Xiao: I mean, I’ve witnessed some of my friends were like in that breaking spot, but then I don’t know if they actually received help or not.
WSN: Do you think that the instructors spent enough time, or any time at all, kind of helping you after a really emotionally trying exercise?
Miller: Yeah, not enough time. There was… I just remember watching some of my friends go up, and they were in tears. Like dry heaving. And then my teacher would be like, ‘Okay, like, nice.’ Like, ‘Come down from that. Nice. Nice. Alright.’ And then we take a moment, and it’d probably be like 20 seconds. It would be different if there was an exercise to kind of do. But there wasn’t.
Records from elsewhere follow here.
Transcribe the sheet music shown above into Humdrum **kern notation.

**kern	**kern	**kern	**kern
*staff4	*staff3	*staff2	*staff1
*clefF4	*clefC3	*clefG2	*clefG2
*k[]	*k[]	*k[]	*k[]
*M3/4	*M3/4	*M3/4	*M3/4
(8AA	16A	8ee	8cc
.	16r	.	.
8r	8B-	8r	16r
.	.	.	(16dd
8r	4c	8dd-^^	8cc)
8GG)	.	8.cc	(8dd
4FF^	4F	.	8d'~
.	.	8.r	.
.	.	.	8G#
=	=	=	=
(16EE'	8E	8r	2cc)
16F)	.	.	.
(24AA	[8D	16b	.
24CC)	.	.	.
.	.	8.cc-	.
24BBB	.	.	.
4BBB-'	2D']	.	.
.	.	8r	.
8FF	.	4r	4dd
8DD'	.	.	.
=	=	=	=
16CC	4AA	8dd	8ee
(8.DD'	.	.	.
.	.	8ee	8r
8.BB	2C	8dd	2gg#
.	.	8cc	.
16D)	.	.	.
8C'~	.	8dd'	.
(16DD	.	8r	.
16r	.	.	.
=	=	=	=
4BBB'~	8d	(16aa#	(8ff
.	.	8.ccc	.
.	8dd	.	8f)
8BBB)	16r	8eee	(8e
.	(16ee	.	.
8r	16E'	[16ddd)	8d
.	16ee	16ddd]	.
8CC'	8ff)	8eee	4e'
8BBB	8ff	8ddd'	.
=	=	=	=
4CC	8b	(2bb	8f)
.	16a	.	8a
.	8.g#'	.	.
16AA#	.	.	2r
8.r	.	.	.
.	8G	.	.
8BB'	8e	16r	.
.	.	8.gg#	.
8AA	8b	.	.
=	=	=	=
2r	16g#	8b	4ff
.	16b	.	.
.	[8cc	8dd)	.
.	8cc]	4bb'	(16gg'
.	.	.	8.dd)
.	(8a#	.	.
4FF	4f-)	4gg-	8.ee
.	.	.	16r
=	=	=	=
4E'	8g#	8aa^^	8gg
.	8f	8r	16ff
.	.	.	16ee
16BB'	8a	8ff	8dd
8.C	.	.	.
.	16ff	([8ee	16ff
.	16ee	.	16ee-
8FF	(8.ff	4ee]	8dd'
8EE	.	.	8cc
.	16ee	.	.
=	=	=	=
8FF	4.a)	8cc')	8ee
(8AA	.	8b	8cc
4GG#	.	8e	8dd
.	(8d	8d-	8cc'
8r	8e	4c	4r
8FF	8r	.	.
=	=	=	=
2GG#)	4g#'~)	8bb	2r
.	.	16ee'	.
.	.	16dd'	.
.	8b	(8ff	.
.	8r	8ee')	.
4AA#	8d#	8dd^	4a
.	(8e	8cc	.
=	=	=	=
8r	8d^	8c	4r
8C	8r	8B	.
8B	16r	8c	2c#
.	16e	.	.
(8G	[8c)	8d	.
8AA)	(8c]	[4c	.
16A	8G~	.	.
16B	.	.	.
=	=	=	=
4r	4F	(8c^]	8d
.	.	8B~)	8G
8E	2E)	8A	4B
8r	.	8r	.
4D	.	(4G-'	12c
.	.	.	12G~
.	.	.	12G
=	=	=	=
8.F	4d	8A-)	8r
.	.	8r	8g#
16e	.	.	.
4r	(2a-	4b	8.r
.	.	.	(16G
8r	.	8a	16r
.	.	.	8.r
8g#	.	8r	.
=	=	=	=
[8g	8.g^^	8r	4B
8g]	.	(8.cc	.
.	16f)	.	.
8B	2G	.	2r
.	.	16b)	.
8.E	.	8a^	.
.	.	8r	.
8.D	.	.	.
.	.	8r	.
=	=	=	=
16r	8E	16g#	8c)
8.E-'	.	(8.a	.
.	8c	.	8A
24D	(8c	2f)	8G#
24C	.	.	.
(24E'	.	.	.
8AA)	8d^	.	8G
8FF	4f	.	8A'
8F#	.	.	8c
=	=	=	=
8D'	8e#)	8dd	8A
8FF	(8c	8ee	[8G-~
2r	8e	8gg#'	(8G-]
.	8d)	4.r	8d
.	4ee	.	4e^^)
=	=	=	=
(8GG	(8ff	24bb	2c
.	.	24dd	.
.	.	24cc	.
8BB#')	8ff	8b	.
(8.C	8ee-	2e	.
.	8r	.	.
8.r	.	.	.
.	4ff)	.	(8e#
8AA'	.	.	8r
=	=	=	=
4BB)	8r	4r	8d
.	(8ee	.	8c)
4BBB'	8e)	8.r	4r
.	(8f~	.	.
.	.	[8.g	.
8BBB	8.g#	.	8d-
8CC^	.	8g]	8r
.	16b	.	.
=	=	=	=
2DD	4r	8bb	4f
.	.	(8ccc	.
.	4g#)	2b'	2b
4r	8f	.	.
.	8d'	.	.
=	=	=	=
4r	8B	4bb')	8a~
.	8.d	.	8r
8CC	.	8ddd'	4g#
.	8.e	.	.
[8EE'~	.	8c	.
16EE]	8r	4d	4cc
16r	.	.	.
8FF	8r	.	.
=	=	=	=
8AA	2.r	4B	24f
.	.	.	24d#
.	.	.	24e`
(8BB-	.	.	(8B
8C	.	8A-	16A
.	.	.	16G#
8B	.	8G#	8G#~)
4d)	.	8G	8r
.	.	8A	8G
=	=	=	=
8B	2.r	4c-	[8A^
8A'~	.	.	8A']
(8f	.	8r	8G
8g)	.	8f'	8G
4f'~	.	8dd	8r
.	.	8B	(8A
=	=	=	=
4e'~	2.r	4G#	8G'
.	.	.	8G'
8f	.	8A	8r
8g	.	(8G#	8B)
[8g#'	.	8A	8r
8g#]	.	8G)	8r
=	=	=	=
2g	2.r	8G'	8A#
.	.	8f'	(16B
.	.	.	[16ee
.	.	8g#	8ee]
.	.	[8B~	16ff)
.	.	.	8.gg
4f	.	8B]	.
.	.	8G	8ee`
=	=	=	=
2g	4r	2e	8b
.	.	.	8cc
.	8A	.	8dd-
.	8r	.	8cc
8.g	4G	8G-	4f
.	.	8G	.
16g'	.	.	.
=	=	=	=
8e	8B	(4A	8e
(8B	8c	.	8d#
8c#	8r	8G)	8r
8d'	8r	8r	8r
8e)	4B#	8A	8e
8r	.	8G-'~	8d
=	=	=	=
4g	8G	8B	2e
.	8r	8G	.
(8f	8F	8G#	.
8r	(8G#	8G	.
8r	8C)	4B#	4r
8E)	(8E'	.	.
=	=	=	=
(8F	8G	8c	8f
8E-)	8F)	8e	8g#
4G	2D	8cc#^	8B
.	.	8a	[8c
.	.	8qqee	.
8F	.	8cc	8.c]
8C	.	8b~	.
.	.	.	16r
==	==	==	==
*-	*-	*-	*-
WSN: The Tisch Drama Department did not wish to comment on this subject. Even for established actors, effective emotional regulation can be difficult. Award-winning actors like Daniel Day-Lewis, Heath Ledger and Dakota Johnson have all spoken about how challenging roles have negatively impacted their mental health.
WSN: To produce successful actors for a demanding industry, Tarczy-Hornoch believes that NYU Tisch must teach students to better handle emotionally challenging roles.
Tarczy-Hornoch: I think it could be really helpful to, I don’t know, somehow enforce that every studio includes in your primary training talking about how to cool down. Also, I’ve had, I’ve had some teachers that are good about this, especially one of my instructors in [the Experimental Theatre Wing], but incorporating into class both time to cool off but also education about how to cool off. So I think part of it is very literally building it into the curriculum and the schedule of a class, so that there’s structural support there.